Ethics Panel Announces Investigation Into Rep. Schweikert and Chief of Staff

Oliver Schwab allegedly exceeded outside earned income for senior staff

Rep. David Schweikert, R-Ariz., is facing an Ethics Committee investigation into payments to his chief of staff, Oliver Schwab. (Tom Williams/CQ Roll Call file photo)

The House Ethics Committee is reviewing an Office of Congressional Ethics referral to investigate Rep.
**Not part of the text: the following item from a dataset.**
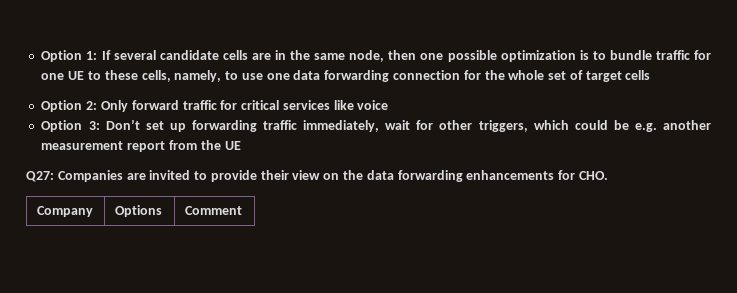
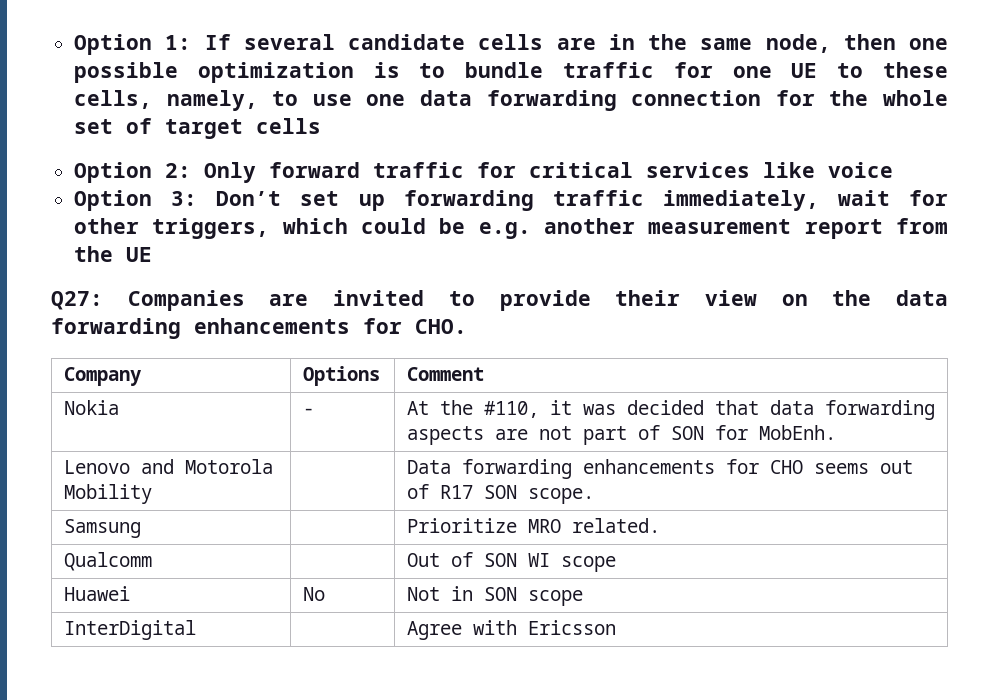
(242, 210) none -> [63,400,119,415] [302,408,314,415] [406,400,935,420] [406,425,836,445] [63,459,273,474] [63,484,152,504] [406,459,913,479] [406,484,594,504] [63,519,141,538] [406,518,660,533] [63,552,152,571] [406,552,616,572] [63,586,130,601] [302,587,325,601] [406,586,583,606] [63,620,196,640] [406,620,616,640] // Nokia | - | At the #110, it was decided that data forwarding aspects are not part of SON for MobEnh. // Lenovo and Motorola Mobility | | Data forwarding enhancements for CHO seems out of R17 SON scope. // Samsung | | Prioritize MRO related. // Qualcomm | | Out of SON WI scope // Huawei | No | Not in SON scope // InterDigital | | Agree with Ericsson

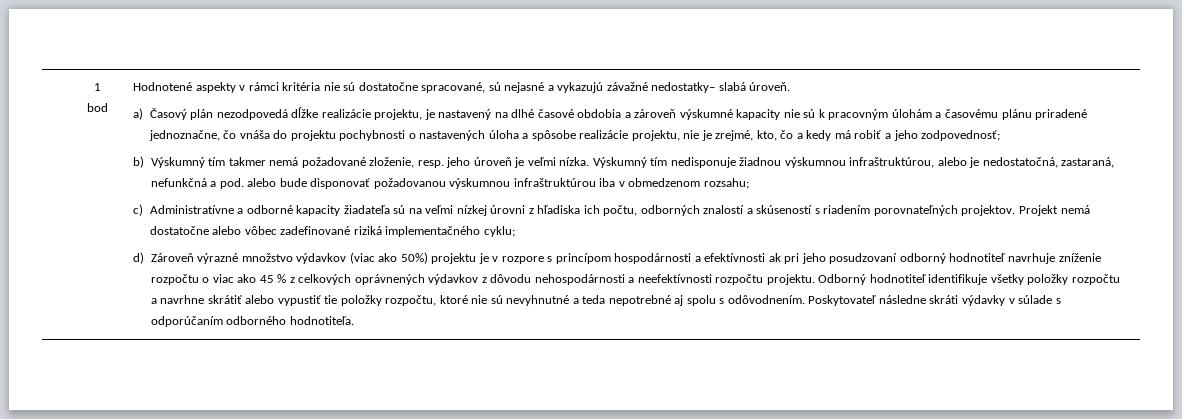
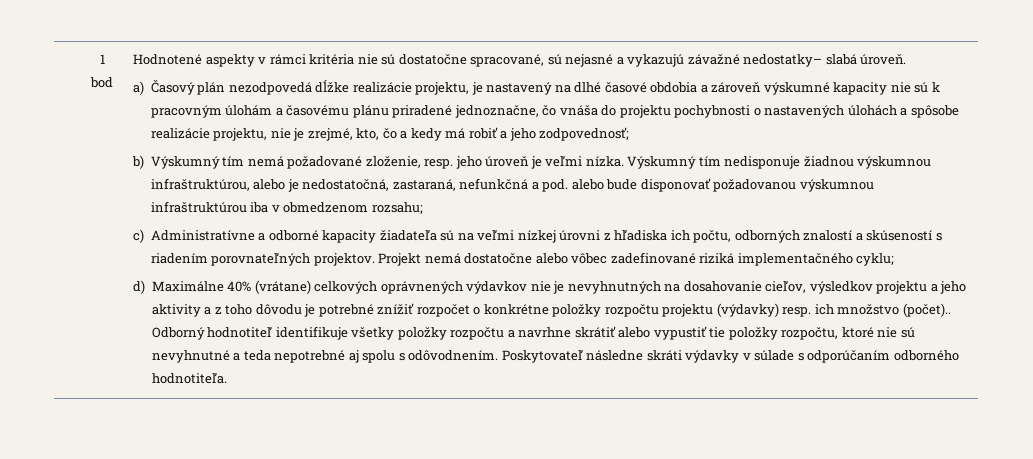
[488,130,519,139] úloha -> [847,105,897,116] úlohách
[228,157,266,166] takmer -> (245, 161) none
[150,252,1101,264] [150,274,815,285] Zároveň výrazné množstvo výdavkov (viac ako 50%) projektu je v rozpore s princípom hospodárnosti a efektívnosti ak pri jeho posudzovaní odborný hodnotiteľ navrhuje zníženie rozpočtu o viac ako 45 % z celkových oprávnených výdavkov z dôvodu nehospodárnosti a neefektívnosti rozpočtu projektu. -> [151,280,967,294] [151,303,951,317] Maximálne 40% (vrátane) celkových oprávnených výdavkov nie je nevyhnutných na dosahovanie cieľov, výsledkov projektu a jeho aktivity a z toho dôvodu je potrebné znížiť rozpočet o konkrétne položky rozpočtu projektu (výdavky) resp. ich množstvo (počet)..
David Schweikert and Oliver Schwab, his chief of staff.

Schwab has allegedly been paid by the Arizona Republican’s campaign beyond the limit for outside earned income for senior congressional staffers.

The OCE reviews possible ethics violations by House members and their staff and only refers cases to the Ethics Committee when there is substantial evidence a violation may have occurred.

A request for review filed with the OCE in February claimed that Schwab, who has worked in Schweikert’s office since 2011, was running a consulting firm to help his boss’s campaign and that Schwab raked in $148,315 in consulting fees and an additional $57,946 in travel fees since 2014 through that firm.

Federal Election Commission records show that in 2014, Schwab’s firm, Chartwell Associates, brought in $109,500 from his boss’ campaign committees — more than quadrupling the $26,955 ceiling on outside income that senior staffers can earn.

Schwab told the Washington Examiner in November that Chartwell is a one-man shop.

“Anytime you see Chartwell, that’s Oliver Schwab,” he said at the time.

Schwab has reimbursed Schweikert’s campaign committees $50,000 over the course of nine payments this year amid the inquiries into his outside income, FEC records show.

Neither Schweikert’s office nor Schwab could immediately be reached for comment on the Ethics panel’s announcement.

The committee began looking into the complaint against Schweikert and Schwab in April, after which it had 45 days to make the review public.

It has until Nov. 14 to announce its next “course of action” in its review of Schweikert, which could include establishing an investigatory subcommittee.

The committee did not specify a deadline for Schwab’s review, although the cutoff point to make the OCE report public would customarily be 45 days after the initial announcement that the committee has received the referral.